NISSWA, Minn. — Nisswa Elementary School played host to a tour for Gov. Tim Walz Thursday, July 22, as the state’s chief executive promoted the advancement of education in the wake of the COVID-19 pandemic.
Walz billed the event as something of a celebration to commemorate the return of children to schools across the state. He also said Thursday’s visit was intended to recognize the resiliency of educators during the pandemic and to discuss the passage of an education omnibus bill that represents more than $1 billion in increased funding over the next four years.
This is the largest increase in education funding by the state of Minnesota in 15 years. The bill includes boosted funding on a per capita basis, with additional monies intended to spur hiring of minority teachers and counseling for students affected by the pandemic, among other measures.
Drawing upon his experiences as a former high school social studies teacher, Walz commended educators and parents for overcoming the challenges of the COVID-19 pandemic and guiding their children through the upheaval.
“What it meant to be a student or a teacher or parent over the last 16 months — nobody alive really has experienced that. And they did it, always with children at the center of their concern, Walz said. “They were innovating, making sure that students could get what they needed, not just content, but the social, emotional learning side. And to be able to do it almost week to week in real time. ... I have to tell you, you've done a spectacular job.”
“We're not totally out of the woods yet on this COVID thing, but we have learned so much and we understand what it takes to make it happen.”
— Gov. Tim Walz
While Minnesota’s educators performed well under pressure and the state ranks among the best in the nation in terms of academic performance, Walz noted Minnesota has some of the worst racial disparities in the country, with students of color performing at markedly poorer rates than their white peers.

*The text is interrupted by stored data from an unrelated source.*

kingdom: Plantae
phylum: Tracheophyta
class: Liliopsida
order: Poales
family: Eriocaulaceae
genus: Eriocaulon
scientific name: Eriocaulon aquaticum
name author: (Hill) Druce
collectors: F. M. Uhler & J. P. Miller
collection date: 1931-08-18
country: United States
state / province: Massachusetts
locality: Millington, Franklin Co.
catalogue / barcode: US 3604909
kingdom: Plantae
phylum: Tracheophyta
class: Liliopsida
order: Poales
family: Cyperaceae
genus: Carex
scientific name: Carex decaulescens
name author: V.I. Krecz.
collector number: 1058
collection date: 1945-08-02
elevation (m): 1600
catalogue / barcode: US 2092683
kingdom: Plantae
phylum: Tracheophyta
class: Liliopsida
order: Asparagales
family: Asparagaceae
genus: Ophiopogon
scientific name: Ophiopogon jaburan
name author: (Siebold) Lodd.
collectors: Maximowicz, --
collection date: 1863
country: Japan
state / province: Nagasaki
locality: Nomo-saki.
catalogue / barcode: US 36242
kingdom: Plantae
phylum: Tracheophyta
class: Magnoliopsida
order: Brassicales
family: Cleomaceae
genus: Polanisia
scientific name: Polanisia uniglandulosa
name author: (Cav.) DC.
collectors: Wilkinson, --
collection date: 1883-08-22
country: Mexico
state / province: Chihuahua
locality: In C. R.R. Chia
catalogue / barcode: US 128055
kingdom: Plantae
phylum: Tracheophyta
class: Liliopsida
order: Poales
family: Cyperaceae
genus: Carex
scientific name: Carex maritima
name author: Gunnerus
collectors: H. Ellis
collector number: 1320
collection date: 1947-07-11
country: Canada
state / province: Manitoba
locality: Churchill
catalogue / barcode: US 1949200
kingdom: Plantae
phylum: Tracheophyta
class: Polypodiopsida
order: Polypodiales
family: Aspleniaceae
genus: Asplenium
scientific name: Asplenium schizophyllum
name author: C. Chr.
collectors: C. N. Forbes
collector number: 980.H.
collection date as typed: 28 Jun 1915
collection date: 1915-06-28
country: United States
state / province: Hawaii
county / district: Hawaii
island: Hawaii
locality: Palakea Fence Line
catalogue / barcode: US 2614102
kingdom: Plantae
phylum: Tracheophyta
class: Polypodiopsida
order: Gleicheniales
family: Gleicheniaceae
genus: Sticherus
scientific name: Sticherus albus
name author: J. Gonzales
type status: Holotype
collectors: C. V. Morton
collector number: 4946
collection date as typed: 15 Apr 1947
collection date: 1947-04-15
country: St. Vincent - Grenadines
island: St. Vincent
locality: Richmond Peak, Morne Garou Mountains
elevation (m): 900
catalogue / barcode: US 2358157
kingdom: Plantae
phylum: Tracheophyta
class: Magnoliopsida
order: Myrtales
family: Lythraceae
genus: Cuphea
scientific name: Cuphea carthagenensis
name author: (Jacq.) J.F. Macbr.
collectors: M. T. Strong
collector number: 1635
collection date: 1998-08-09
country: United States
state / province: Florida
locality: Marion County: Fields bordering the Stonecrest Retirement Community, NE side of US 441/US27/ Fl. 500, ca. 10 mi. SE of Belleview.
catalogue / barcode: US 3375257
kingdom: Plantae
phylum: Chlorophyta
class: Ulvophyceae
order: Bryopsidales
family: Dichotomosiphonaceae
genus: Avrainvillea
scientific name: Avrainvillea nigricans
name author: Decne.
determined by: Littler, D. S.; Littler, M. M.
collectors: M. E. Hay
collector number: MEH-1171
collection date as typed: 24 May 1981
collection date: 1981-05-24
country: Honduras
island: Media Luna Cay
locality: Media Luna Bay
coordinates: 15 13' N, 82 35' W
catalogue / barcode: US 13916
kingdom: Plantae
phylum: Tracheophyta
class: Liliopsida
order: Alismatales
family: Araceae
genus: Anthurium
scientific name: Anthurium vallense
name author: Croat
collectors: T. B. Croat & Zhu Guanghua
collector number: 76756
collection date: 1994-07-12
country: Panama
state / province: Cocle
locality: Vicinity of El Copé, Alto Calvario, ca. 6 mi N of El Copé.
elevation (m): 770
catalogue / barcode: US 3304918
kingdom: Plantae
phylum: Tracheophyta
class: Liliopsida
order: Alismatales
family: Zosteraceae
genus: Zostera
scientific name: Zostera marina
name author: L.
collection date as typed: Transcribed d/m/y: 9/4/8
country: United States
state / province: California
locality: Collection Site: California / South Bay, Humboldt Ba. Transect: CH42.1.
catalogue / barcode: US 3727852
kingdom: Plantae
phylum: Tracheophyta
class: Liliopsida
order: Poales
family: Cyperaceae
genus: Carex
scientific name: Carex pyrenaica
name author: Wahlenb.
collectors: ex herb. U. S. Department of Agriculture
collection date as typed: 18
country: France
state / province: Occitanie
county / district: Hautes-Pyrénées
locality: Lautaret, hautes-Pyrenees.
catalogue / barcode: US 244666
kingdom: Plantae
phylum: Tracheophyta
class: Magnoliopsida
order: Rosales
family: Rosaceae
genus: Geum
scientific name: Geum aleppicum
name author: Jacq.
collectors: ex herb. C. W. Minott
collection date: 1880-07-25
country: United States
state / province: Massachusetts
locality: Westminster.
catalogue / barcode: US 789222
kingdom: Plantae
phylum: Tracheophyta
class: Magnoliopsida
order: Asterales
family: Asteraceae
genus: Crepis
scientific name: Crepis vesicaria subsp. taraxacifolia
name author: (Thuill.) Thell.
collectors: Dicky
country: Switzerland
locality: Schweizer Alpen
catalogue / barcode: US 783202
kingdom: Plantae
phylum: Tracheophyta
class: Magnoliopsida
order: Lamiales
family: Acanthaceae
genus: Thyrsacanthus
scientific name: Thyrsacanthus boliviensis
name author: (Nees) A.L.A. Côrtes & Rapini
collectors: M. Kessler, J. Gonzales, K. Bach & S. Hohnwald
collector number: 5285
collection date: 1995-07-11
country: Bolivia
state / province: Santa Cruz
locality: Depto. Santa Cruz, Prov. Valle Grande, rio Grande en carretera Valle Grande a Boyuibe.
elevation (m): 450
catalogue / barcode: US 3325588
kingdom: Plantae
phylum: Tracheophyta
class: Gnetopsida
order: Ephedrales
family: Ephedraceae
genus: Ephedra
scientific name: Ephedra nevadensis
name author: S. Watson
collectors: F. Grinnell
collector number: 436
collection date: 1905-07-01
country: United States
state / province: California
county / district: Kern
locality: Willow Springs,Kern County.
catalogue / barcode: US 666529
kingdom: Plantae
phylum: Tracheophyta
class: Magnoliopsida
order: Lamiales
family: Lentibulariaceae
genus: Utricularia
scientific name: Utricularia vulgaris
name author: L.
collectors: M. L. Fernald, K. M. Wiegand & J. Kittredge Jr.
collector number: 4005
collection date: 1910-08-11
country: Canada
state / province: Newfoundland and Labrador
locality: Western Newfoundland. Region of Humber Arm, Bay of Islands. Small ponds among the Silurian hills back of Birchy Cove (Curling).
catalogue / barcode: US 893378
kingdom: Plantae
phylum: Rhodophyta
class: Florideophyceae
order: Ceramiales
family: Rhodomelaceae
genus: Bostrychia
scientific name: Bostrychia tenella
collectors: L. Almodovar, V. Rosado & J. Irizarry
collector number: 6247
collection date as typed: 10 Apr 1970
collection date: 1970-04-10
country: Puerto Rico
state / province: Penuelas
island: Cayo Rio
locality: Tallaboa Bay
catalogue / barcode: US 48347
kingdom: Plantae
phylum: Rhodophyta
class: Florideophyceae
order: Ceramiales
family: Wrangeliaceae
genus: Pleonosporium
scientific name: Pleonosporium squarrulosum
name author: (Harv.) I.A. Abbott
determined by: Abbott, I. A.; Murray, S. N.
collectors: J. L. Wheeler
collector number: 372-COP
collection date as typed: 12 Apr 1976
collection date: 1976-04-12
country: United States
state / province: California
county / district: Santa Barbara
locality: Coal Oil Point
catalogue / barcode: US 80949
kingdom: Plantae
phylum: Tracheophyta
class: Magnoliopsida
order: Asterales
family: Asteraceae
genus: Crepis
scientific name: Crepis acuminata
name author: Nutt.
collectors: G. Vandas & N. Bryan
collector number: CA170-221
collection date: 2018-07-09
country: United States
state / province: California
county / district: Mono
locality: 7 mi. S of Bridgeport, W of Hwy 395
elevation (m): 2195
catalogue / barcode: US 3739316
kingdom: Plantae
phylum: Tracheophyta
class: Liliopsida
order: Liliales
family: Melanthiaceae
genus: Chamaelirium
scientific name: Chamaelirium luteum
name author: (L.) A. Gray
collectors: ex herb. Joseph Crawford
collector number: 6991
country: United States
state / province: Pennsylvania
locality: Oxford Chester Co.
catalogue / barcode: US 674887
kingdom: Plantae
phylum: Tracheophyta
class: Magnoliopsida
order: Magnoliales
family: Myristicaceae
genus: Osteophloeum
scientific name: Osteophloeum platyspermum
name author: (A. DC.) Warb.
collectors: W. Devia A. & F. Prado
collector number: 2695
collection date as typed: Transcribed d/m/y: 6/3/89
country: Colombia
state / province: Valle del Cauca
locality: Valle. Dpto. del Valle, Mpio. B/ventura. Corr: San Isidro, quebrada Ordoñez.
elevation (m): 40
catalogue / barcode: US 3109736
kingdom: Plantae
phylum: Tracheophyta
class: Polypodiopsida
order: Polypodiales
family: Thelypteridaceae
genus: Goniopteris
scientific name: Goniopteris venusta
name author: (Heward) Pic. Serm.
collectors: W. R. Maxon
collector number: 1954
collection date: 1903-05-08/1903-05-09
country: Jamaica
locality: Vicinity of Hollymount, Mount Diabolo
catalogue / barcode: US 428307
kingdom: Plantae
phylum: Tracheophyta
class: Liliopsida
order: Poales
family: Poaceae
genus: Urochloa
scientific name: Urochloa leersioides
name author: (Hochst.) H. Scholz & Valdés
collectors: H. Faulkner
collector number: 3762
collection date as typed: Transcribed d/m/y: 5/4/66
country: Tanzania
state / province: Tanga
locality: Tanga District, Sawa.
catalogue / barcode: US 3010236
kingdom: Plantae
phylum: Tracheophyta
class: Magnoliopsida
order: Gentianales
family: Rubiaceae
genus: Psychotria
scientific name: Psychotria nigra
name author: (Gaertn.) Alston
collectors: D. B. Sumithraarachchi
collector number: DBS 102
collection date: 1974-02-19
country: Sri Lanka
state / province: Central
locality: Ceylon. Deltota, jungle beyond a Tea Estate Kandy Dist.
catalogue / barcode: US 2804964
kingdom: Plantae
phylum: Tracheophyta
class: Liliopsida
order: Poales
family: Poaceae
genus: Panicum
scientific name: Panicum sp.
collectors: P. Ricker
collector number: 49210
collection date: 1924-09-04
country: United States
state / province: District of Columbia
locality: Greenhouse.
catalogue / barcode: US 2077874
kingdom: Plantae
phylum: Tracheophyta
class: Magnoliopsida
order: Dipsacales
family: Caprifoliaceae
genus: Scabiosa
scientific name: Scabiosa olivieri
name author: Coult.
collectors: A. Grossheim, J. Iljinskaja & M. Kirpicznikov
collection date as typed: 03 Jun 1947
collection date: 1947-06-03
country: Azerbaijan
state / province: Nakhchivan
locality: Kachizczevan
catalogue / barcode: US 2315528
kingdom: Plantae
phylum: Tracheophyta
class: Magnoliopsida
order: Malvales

Heather Mueller, Minnesota's commissioner of education, accompanied Walz on Thursday's visit. She said Minnesota has to make a conscious effort to ensure all students can learn, grow and thrive in the public school system.
“One of the things we've talked about as we've been able to visit with schools across the state is to really recognize that, historically, we continue to talk about access as if it were the ceiling and what we know is access is actually the floor,” Mueller said. “That's where you should be starting in every single moment and from that point forward we should be thinking about participation and representation.”
For Brainerd School District Superintendent Laine Larson, Thursday’s tour — which involved an informal meeting between the governor and elementary students in the playground — served to remind her of what the district was striving for when it asked residents to approve a $205 million bonding referendum in 2018 to revamp school facilities. Walz praised area residents who — despite having district facilities that did not qualify for Title I status and, thus, didn’t receive as much state funding — supported their students and teachers in such an inspiring way.
“One thing that I learned throughout this process is that I often wondered, with technology, ‘Do we really need buildings and all those actual facilities to make education wonderful?’” Larson said. “What we learned through this process is yes we do. Because there's nothing more important than the direct contact between teachers and our children.”
Walz noted the state and the nation haven't completely resolved the COVID-19 pandemic. The delta variant is surging, he said, and while Minnesota has a robust vaccination rate, communities throughout the state still need to remain vigilant. He urged residents to get vaccinated as quickly as possible to stop the spread of COVID-19 once and for all.
In the meantime, Walz said his hopes were being realized, pointing back to a moment in 2020 when a reporter asked him what he looked forward to once COVID-19 was over.
“I said (to the reporter), ‘I cannot wait to be back in a school with children laughing and doing what children should do with caring adults around them,’” Walz said. “We're not totally out of the woods yet on this COVID thing, but we have learned so much and we understand what it takes to make it happen.”